§ EXERCISE DESCRIPTION
For the word "There", count the lines below that contain it. Give the number alone.

Dataset records:
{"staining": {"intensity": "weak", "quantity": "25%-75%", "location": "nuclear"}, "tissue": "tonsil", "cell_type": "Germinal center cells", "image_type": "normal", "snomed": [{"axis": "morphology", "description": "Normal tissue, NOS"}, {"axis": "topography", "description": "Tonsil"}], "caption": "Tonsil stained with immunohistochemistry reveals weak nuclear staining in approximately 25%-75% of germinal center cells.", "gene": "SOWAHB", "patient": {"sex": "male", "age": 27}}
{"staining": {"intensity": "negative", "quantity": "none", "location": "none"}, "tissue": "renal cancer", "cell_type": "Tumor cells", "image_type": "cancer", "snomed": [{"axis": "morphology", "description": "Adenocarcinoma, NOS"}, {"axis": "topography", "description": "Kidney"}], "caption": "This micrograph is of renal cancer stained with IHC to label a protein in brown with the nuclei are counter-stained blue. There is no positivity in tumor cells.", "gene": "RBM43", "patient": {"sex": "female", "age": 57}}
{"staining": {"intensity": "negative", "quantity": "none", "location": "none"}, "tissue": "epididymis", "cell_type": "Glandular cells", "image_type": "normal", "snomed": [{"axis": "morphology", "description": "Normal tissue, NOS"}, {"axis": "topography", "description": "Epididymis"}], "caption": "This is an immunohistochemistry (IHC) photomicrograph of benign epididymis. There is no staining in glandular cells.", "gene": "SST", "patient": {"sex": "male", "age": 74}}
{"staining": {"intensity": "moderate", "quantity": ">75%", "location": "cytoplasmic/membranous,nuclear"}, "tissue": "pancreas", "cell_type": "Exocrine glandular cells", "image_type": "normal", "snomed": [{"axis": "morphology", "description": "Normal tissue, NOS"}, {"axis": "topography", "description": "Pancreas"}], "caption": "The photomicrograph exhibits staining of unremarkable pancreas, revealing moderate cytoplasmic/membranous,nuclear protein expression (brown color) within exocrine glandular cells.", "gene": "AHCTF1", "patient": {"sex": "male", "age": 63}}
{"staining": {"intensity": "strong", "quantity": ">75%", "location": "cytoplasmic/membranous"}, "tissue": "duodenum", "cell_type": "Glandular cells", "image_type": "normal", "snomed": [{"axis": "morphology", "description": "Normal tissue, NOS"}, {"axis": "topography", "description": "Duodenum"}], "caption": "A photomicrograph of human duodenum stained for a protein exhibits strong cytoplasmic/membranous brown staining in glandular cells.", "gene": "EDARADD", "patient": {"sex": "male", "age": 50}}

§ TASK RESULT
2